**Supplied passage**
>>>

Nine Months 1999 vs. Nine Months 1998
Noninterest expenses for the first nine months of 1999 were
$ 2,206,000, an increase of $ 90,000, or 4.3%, from the $ 2,116,000 for
the first nine months of 1998. Salaries and employee related expenses
were up $ 22,000, or 2.3% due to merit pay increases offset by staff
turnover. Fixed asset expenses increased $ 31,000, or 7.4%, primarily
due to increased equipment and building maintenance costs and
depreciation. Other noninterest expenses increased $ 37,000, or 5.1%
compared with the first nine months of 1998 due to increases in
contributions, printing and supplies, Pennsylvania shares tax and other
overhead expenses.
Page 13 of 19 pages
INCOME TAXES
The income tax provision for the third quarter of 1999 was
$ 96,000 compared to $ 120,000 for the third quarter of 1998. The
effective income tax rate for the first nine months of 1999 was 21.3%
compared to 22.8% for the same period in 1998.
PROVISION FOR LOAN LOSSES
A $ 180,000 provision for loan losses was made for the first
nine months of 1999 compared to $ 185,000 for the first nine months of
1998. The provisions were based on management's evaluation of the
reserve for possible loan losses at September 30, 1999 and 1998.
A summary of the allowance for loan losses is as follows:
ANALYSIS OF ALLOWANCE FOR LOAN LOSSES
(In 000's)
September 30, 1999 September 30, 1998
Allowance for loan losses
Beginning of period $ 580 $ 487
Loans charged-off during the period:
Real estate loans 0 0
Installment loans 25 15
Commercial and all other loans 13 53
Total charge-offs 38 68
Recoveries of loans previously
charged-off:
Real estate loans 0 0
Installment loans 7 6
Commercial and all other
loans 61 8
Total recoveries 68 14
Net loans (charged-off) received 30 ( 54)
Provision for loan losses charged to
operations 180 185
Allowance for loan losses - end of
period $ 790 $ 618
The loan loss reserve at September 30, 1999 was $ 790,000
compared to $ 580,000 at December 31, 1998 and is considered adequate,
in management's judgment, to absorb reasonably estimated loan losses
inherent in the Bank's loan portfolio.
Page 14 of 19 pages
Loans 90 days or more past due (still accruing interest) and
those on nonaccrual status were as follows at September 30:
NONPERFORMING LOANS
(In 000's)
90 Days or More
Past Due Nonaccrual Status
1999 1998 1999 1998
Real estate loans $ 785 $ 459 $ 0 $ 0
Installment loans 7 0 0 0
Demand and time loans 4 0 0 13
Total loans $ 796 $ 459 $ 0 $ 13
There were no restructured loans for any of the time periods set
forth above.
FINANCIAL CONDITION
ASSETS
Total assets at September 30, 1999 were $ 125,697, a 5.1%
increase from $ 119,649,000 at December 31, 1998. Net loans at
September 30, 1999 totaled $ 89,839,000, an increase of $ 9,625,000, or
12.0% over the $ 80,214,000 at December 31, 1998. Management intends
to maintain steady growth and concentrate on maintaining adequate
profit margins.

<<<

**What you will do**
1. From the financial report excerpt, copy the text starting at "Page 14 of 19" and ending after "forth above.".
2. The financial report excerpt gives reasons why other noninterest expenses rose in the first nine months of 1999. List each of those increases.

**Material supplied**
>>>

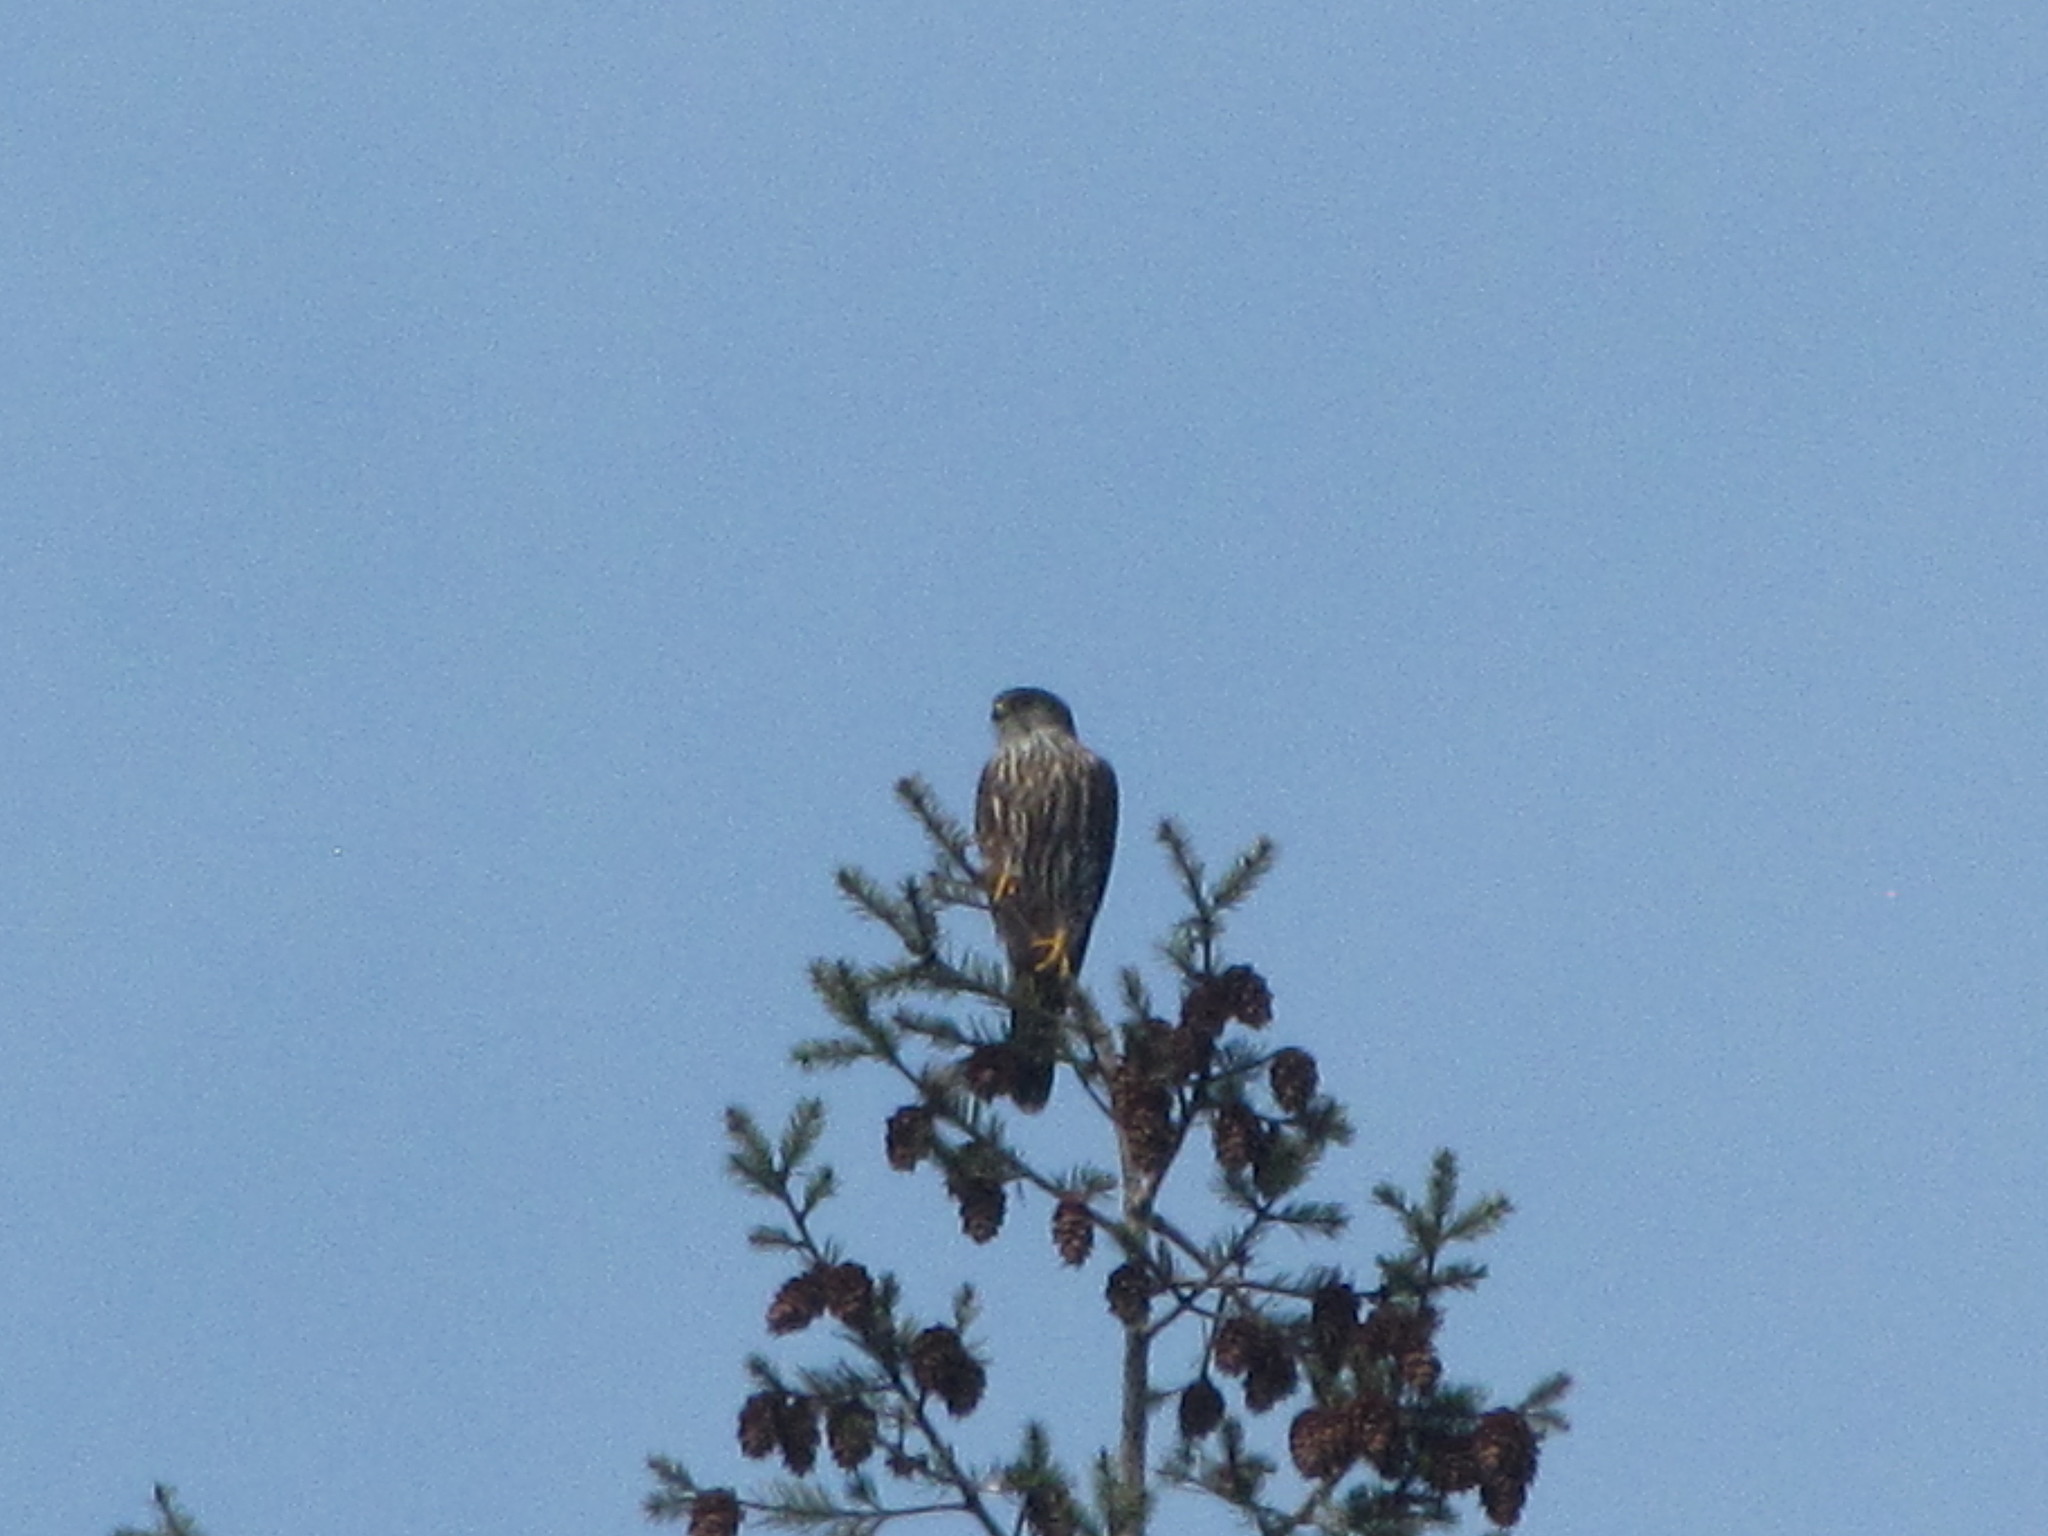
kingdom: Animalia
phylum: Chordata
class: Aves
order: Falconiformes
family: Falconidae
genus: Falco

<<<

**Response list**
1.
Page 14 of 19 pages
Loans 90 days or more past due (still accruing interest) and
those on nonaccrual status were as follows at September 30:
NONPERFORMING LOANS
(In 000's)
90 Days or More
Past Due Nonaccrual Status
1999 1998 1999 1998
Real estate loans $ 785 $ 459 $ 0 $ 0
Installment loans 7 0 0 0
Demand and time loans 4 0 0 13
Total loans $ 796 $ 459 $ 0 $ 13
There were no restructured loans for any of the time periods set
forth above.

2.
- Contributions
- Printing and supplies
- Pennsylvania shares tax
- Other overhead expenses